I have a Luigi task that requires a subtask. The subtask depends on parameters passed through by the parent task (i.e. the one that is doing the requireing). I know you can specify a parameter that the subtask can use by setting...
def requires(self):
return subTask(some_parameter)
...then on the subtask, receiving the parameter by setting...
x = luigi.Parameter()
That only appears to let you pass through one parameter though. What is the best way to send through an arbitrary number of parameters, of whatever types I want?

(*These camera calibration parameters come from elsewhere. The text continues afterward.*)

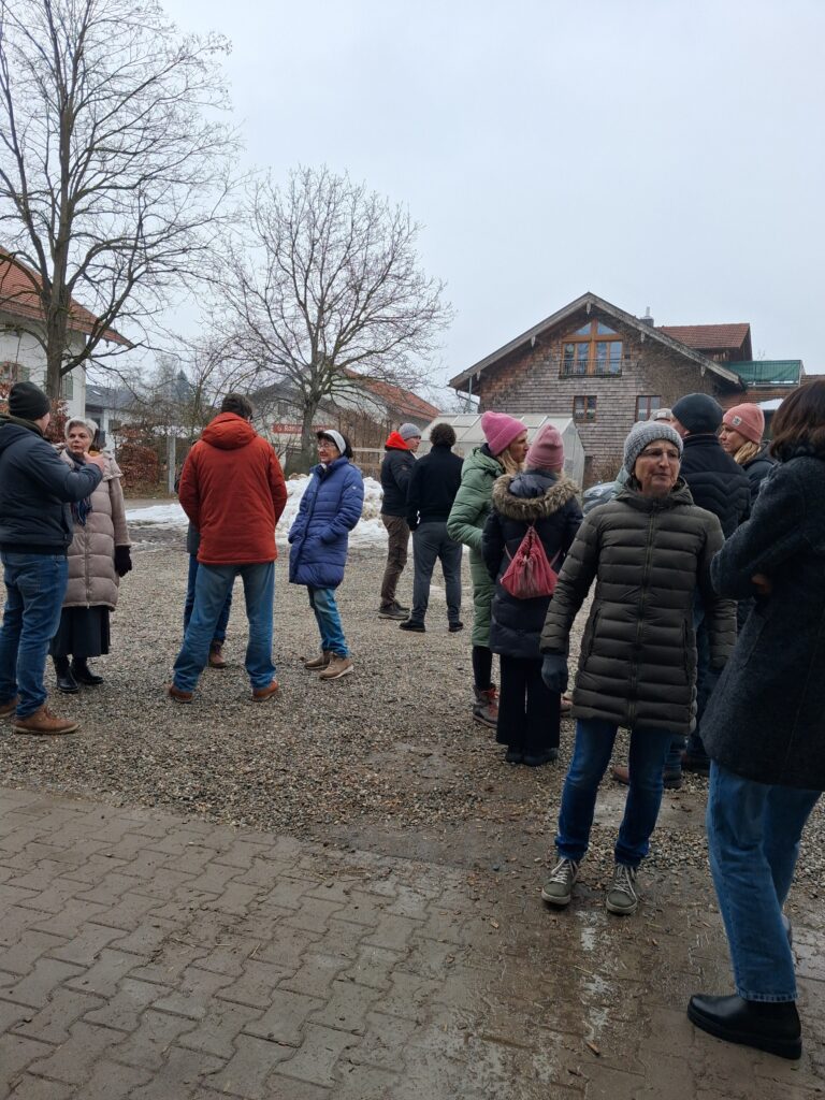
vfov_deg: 65.3
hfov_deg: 51.4
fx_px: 858
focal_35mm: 27
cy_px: 550
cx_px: 412
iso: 25
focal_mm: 4
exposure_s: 1/134
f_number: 1.8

Really I want something like this:
class parentTask(luigi.Task):
def requires(self):
return subTask({'file_postfix': 'foo',
'file_content': 'bar'
})
def run(self):
return
class subTask(luigi.Task):
params = luigi.DictParameter()
def output(self):
return luigi.LocalTarget("file_{}.csv".format(self.params['file_postfix']))
def run(self):
with self.output().open('w') as f:
f.write(self.params['file_content'])
As you can see I tried using luigi.DictParameter instead of a straight luigi.Parameter but I get TypeError: unhashable type: 'dict' from somewhere deep inside Luigi when I run the above.
Running Python 2.7.11, Luigi 2.1.1
What is the best way to send through an arbitrary number of parameters, of whatever types I want?
The best way is to use named parameters, e.g.,
#in requires
return MySampleSubTask(x=local_x, y=local_y)
class MySampleSubTask(luigi.Task):
x = luigi.Parameter()
y = luigi.Parameter()